» Consigne
D'après le texte sur les omelettes, comment les Anglo-Saxons préfèrent-ils présenter l'omelette ?

» Texte à lire
————

Les oeufs, mélangés au mirin et à la sauce soja, sont battus afin de mêler blanc et jaune, et enroulés en couches successives durant la cuisson à l'huile. Pour ce faire on utilise une poêle particulière, de forme rectangulaire, qui permet d'obtenir une forme très régulière. 
La poêle est bien huilée, chauffée à feu moyen (l'omelette ne doit pas colorer), et l'on verse une première couche d'omelette, on ramène vers le centre la préparation avec des baguettes japonaises jusqu'à obtenir une cuisson uniforme. On roule alors cette couche cuite vers un côté de la poêle, puis on verse une deuxième couche de préparation, en la faisant couler y compris sous la première couche cuite et roulée. Quand elle est cuite à son tour on la roule autour de la première... et ainsi de suite. 
La poêle est légèrement huilée à chaque tour, et à la fin, on presse le roulé le long d'un des bords de la poêle pour accentuer sa forme de rectangle et égoutter l'huile. Il est alors tranchés et servi tiède ou froid.

Tortilla ou frittata, quand l'omelette se cuit des deux côtés 

Le principe de ces omelettes, l'une espagnole, l'autre italienne, est de les cuire des deux côtés. Il s'agit d'omelettes garnies de légumes précuits (souvent des pommes de terre), qu'on va retourner une fois le premier côté doré, et cuire de l'autre côté, comme une crêpe. 
Elles sont servies froides et souvent tranchées, mais pas toujours. 

Dis-moi comment tu plies...

Le pliage de l'omelette est différent à travers le monde et révèle souvent l'origine de son cuisinier. 
L'omelette classique se plie traditionnellement en trois (en portefeuille, un bord rabattu au tiers, le deuxième bord par-dessus), voire en cinq (dit aussi en porte-manteau, le principe étant de rabattre les côtés du portefeuille pour une présentation parfaitement rectangulaire). 
Les anglo-saxons préfèrent présenter l'omelette rabattue en deux, sur elle-même. C'est aussi le cas de l'omelette mousseline ou soufflée, qui ne supporte pas trop de manipulation.

————

» Données du jeu

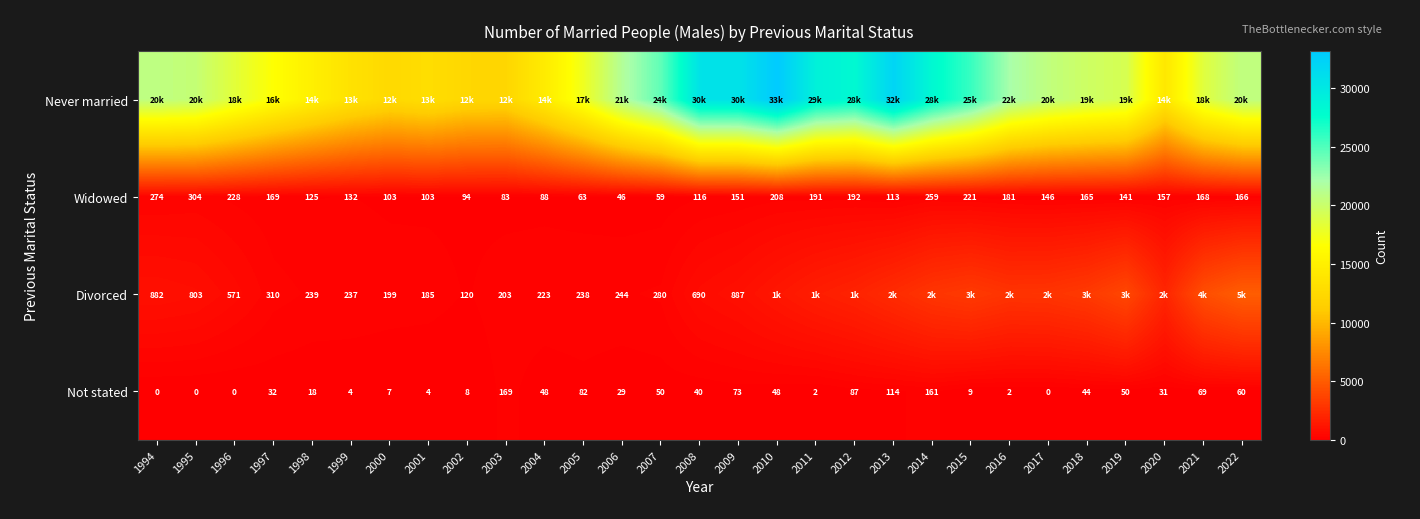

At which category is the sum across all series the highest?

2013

————

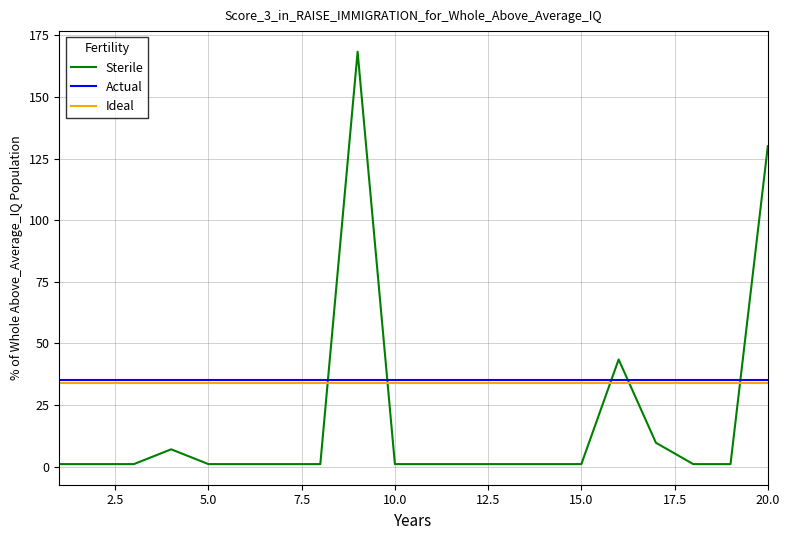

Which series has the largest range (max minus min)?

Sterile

————

» Résultat de l'exercice
Ils la présentent rabattue en deux, sur elle-même.